* TASK OBJECTIVE
Please set out every item below as a numbered list, dropping any blank lines and leaving the pictures out.

* * * * * * * * *

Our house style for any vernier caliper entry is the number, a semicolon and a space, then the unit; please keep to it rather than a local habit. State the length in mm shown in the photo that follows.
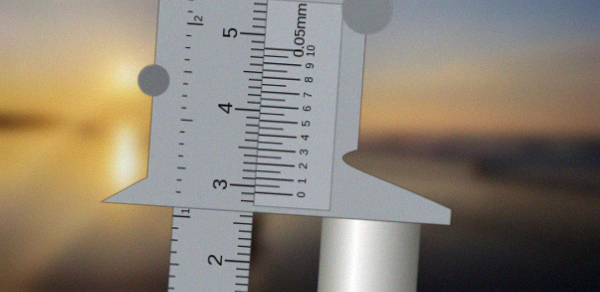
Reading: 29.2; mm
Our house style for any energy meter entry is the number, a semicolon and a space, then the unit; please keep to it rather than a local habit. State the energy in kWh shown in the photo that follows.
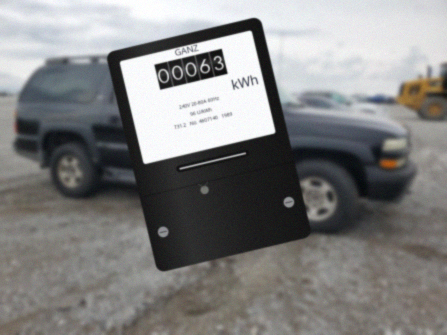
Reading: 63; kWh
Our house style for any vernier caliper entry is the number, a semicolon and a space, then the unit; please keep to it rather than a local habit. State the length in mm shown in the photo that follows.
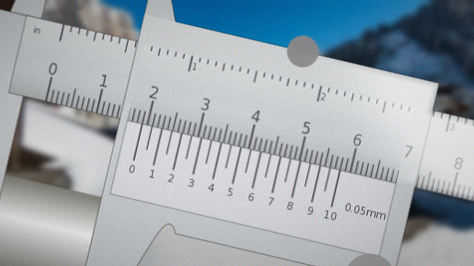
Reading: 19.0; mm
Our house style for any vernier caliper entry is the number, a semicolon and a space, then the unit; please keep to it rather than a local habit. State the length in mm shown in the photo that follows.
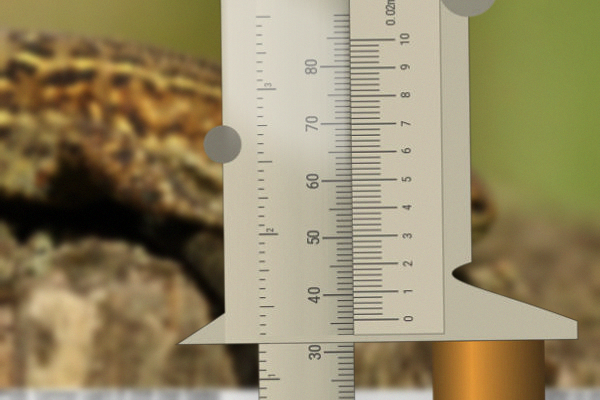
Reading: 35.6; mm
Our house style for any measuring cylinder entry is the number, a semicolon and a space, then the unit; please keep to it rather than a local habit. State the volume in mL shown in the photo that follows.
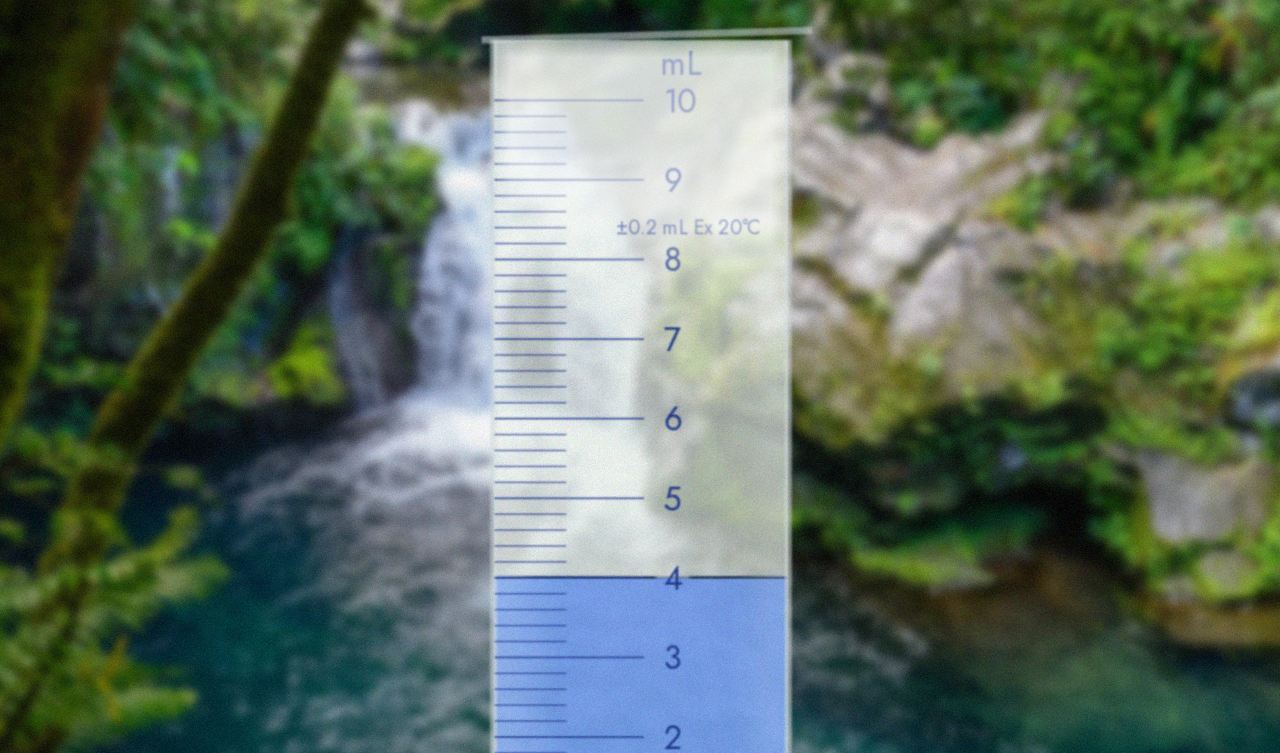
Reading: 4; mL
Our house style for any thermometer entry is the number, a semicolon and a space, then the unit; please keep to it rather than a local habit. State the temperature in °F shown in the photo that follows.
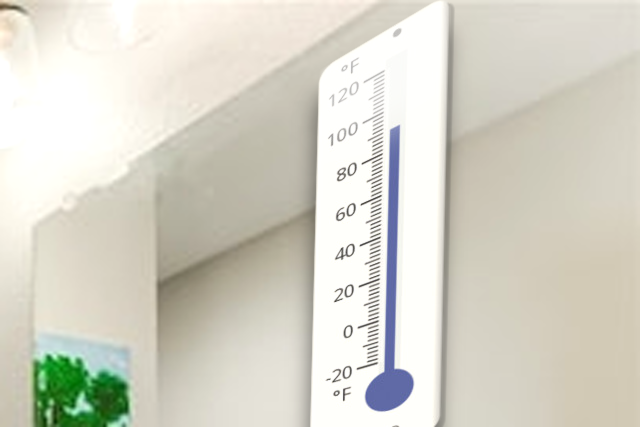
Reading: 90; °F
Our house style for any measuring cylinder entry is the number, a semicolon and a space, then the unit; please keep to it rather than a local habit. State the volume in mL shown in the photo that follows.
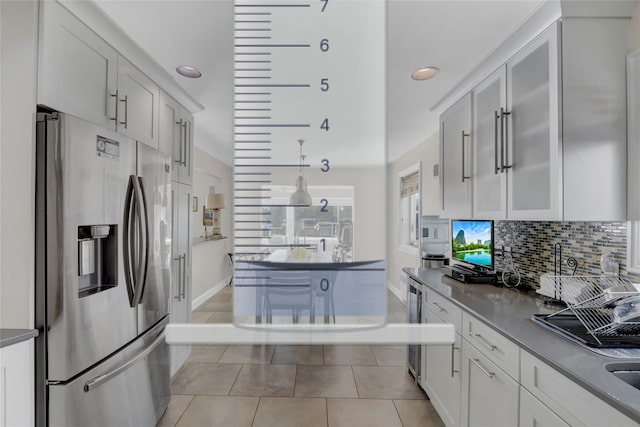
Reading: 0.4; mL
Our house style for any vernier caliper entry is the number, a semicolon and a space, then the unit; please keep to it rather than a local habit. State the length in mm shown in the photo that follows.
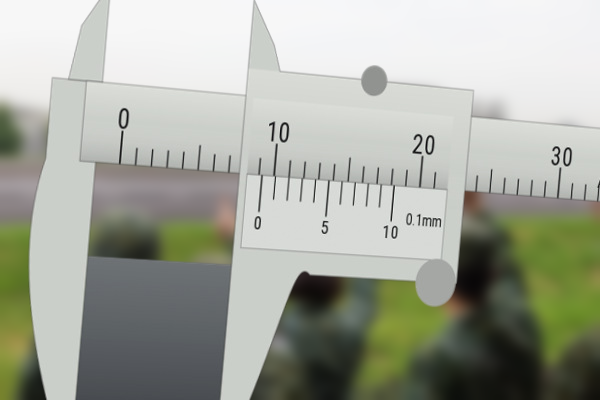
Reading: 9.2; mm
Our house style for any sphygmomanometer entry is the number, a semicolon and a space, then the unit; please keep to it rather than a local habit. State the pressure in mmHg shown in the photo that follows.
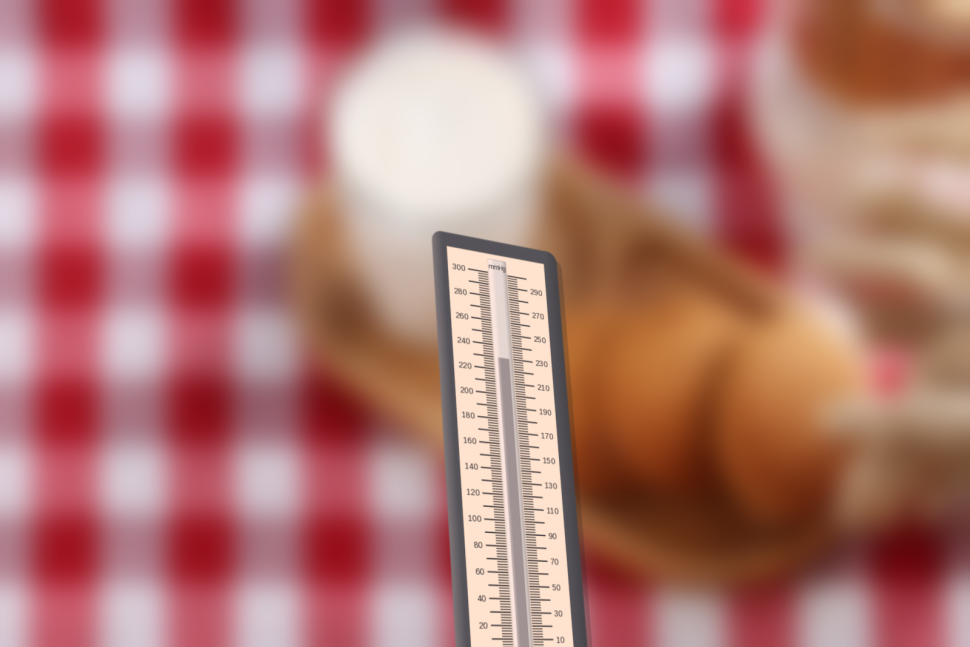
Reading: 230; mmHg
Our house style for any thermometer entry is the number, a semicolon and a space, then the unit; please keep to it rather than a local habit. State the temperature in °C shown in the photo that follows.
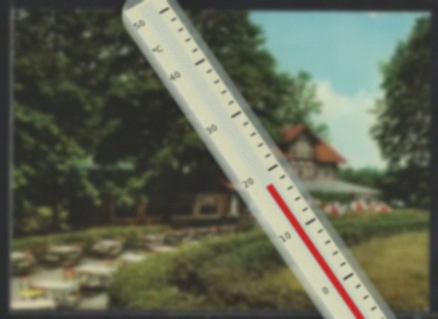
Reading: 18; °C
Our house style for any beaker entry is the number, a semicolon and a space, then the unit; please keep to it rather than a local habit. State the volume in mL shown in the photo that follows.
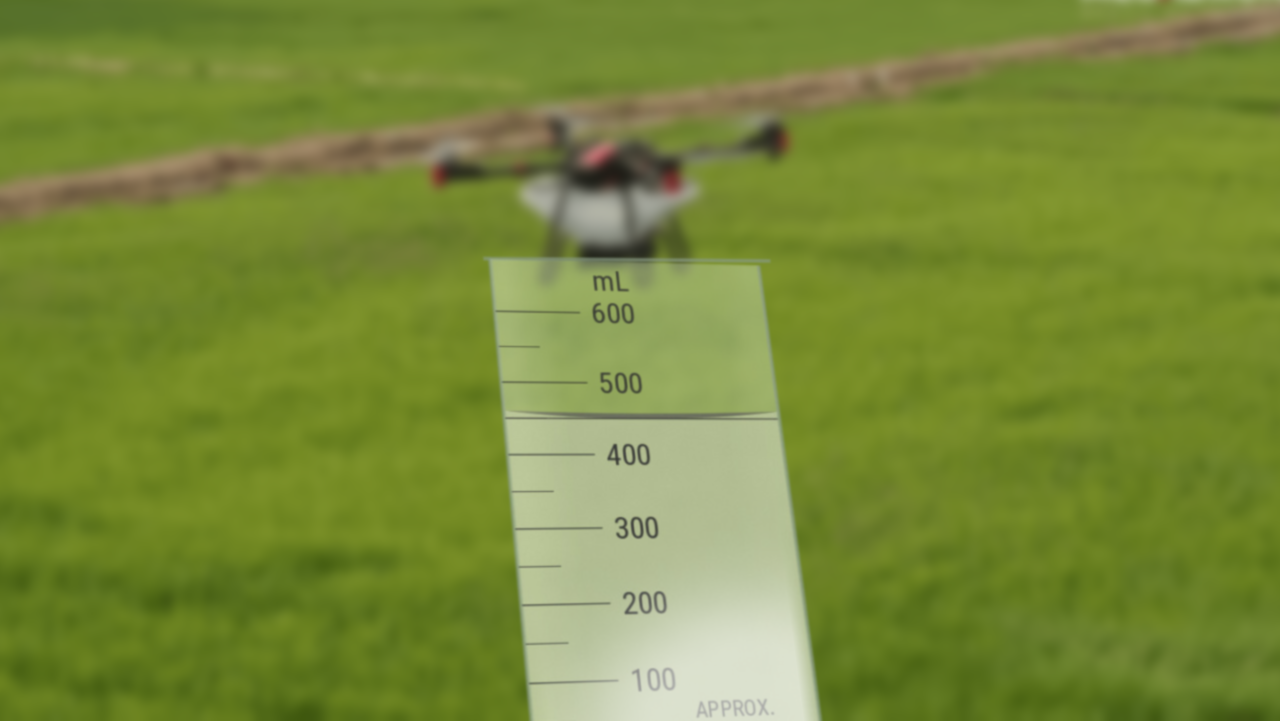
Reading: 450; mL
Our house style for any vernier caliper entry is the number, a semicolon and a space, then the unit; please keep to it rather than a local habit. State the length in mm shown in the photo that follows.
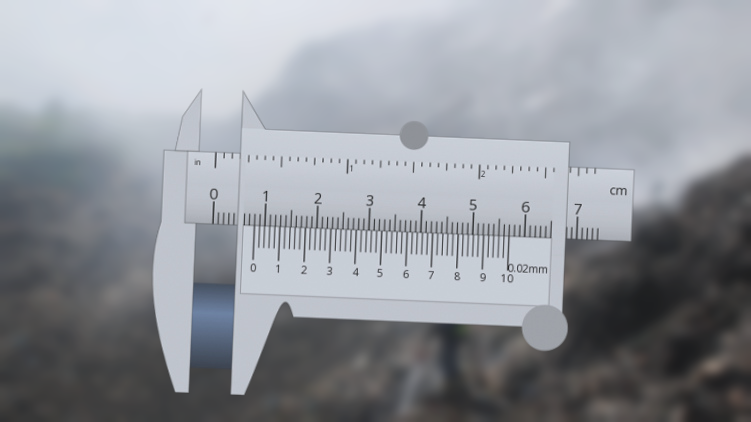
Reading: 8.0; mm
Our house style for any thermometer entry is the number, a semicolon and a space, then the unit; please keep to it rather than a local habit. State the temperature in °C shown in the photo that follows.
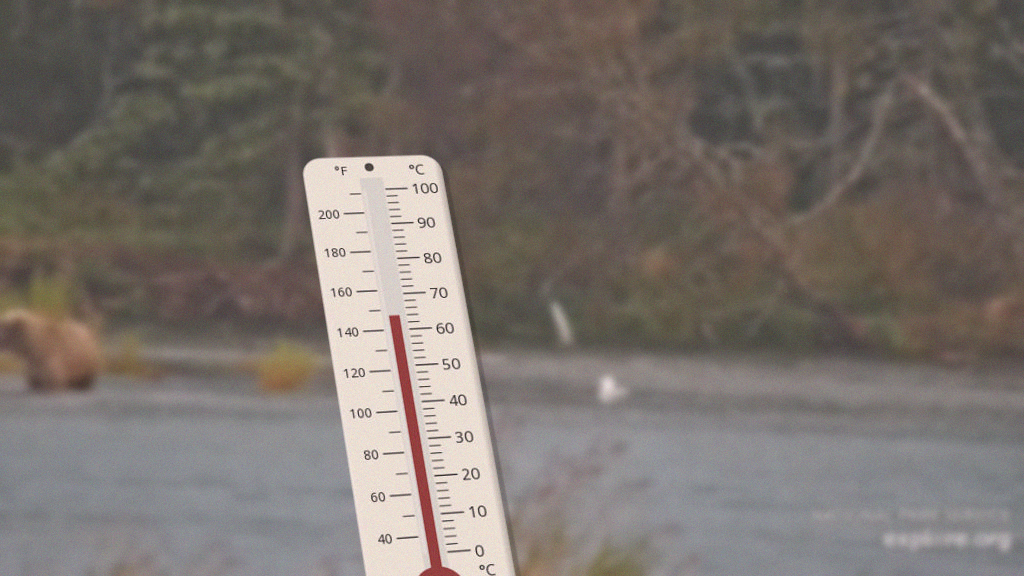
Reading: 64; °C
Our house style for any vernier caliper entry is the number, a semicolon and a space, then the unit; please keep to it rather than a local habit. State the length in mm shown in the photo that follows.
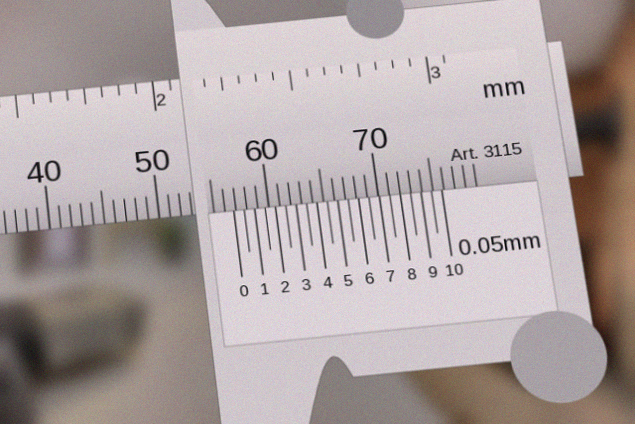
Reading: 56.8; mm
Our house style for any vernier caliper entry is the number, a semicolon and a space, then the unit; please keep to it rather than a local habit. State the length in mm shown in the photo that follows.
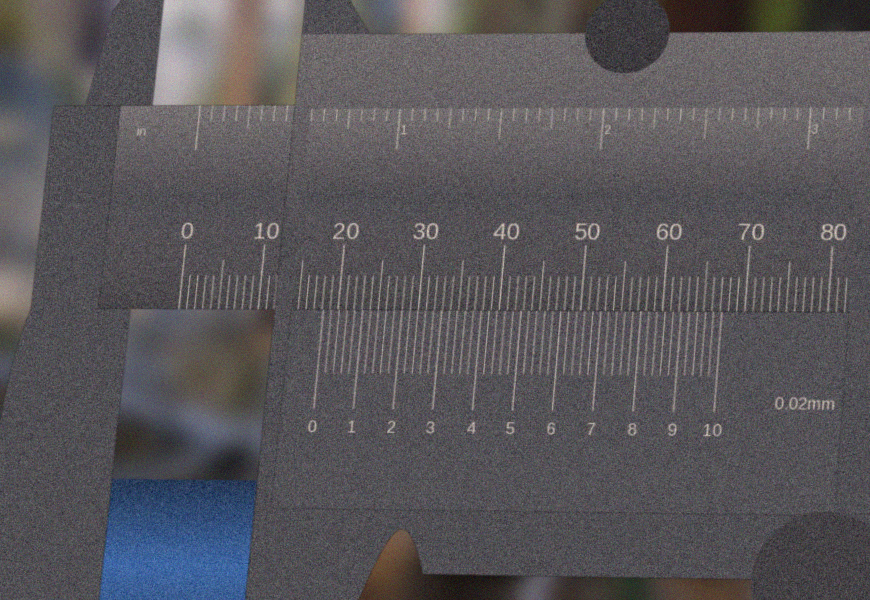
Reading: 18.2; mm
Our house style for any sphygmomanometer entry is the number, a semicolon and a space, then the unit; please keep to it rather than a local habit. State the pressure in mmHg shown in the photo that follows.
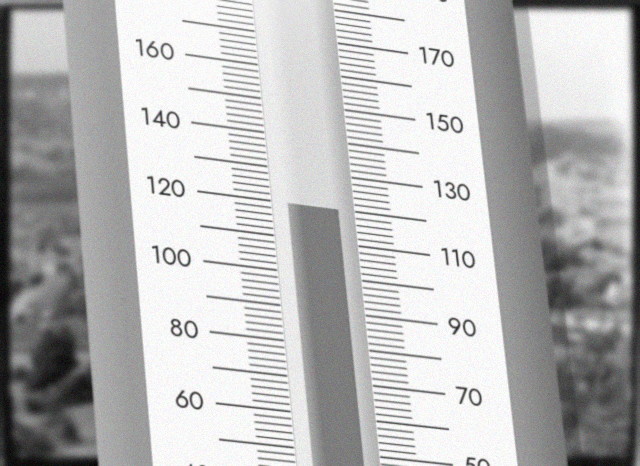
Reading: 120; mmHg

* * * * * * * * *

* EXERCISE OUTPUT
1. Our house style for any vernier caliper entry is the number, a semicolon and a space, then the unit; please keep to it rather than a local habit. State the length in mm shown in the photo that follows.
2. Reading: 29.2; mm
3. Our house style for any energy meter entry is the number, a semicolon and a space, then the unit; please keep to it rather than a local habit. State the energy in kWh shown in the photo that follows.
4. Reading: 63; kWh
5. Our house style for any vernier caliper entry is the number, a semicolon and a space, then the unit; please keep to it rather than a local habit. State the length in mm shown in the photo that follows.
6. Reading: 19.0; mm
7. Our house style for any vernier caliper entry is the number, a semicolon and a space, then the unit; please keep to it rather than a local habit. State the length in mm shown in the photo that follows.
8. Reading: 35.6; mm
9. Our house style for any measuring cylinder entry is the number, a semicolon and a space, then the unit; please keep to it rather than a local habit. State the volume in mL shown in the photo that follows.
10. Reading: 4; mL
11. Our house style for any thermometer entry is the number, a semicolon and a space, then the unit; please keep to it rather than a local habit. State the temperature in °F shown in the photo that follows.
12. Reading: 90; °F
13. Our house style for any measuring cylinder entry is the number, a semicolon and a space, then the unit; please keep to it rather than a local habit. State the volume in mL shown in the photo that follows.
14. Reading: 0.4; mL
15. Our house style for any vernier caliper entry is the number, a semicolon and a space, then the unit; please keep to it rather than a local habit. State the length in mm shown in the photo that follows.
16. Reading: 9.2; mm
17. Our house style for any sphygmomanometer entry is the number, a semicolon and a space, then the unit; please keep to it rather than a local habit. State the pressure in mmHg shown in the photo that follows.
18. Reading: 230; mmHg
19. Our house style for any thermometer entry is the number, a semicolon and a space, then the unit; please keep to it rather than a local habit. State the temperature in °C shown in the photo that follows.
20. Reading: 18; °C
21. Our house style for any beaker entry is the number, a semicolon and a space, then the unit; please keep to it rather than a local habit. State the volume in mL shown in the photo that follows.
22. Reading: 450; mL
23. Our house style for any vernier caliper entry is the number, a semicolon and a space, then the unit; please keep to it rather than a local habit. State the length in mm shown in the photo that follows.
24. Reading: 8.0; mm
25. Our house style for any thermometer entry is the number, a semicolon and a space, then the unit; please keep to it rather than a local habit. State the temperature in °C shown in the photo that follows.
26. Reading: 64; °C
27. Our house style for any vernier caliper entry is the number, a semicolon and a space, then the unit; please keep to it rather than a local habit. State the length in mm shown in the photo that follows.
28. Reading: 56.8; mm
29. Our house style for any vernier caliper entry is the number, a semicolon and a space, then the unit; please keep to it rather than a local habit. State the length in mm shown in the photo that follows.
30. Reading: 18.2; mm
31. Our house style for any sphygmomanometer entry is the number, a semicolon and a space, then the unit; please keep to it rather than a local habit. State the pressure in mmHg shown in the photo that follows.
32. Reading: 120; mmHg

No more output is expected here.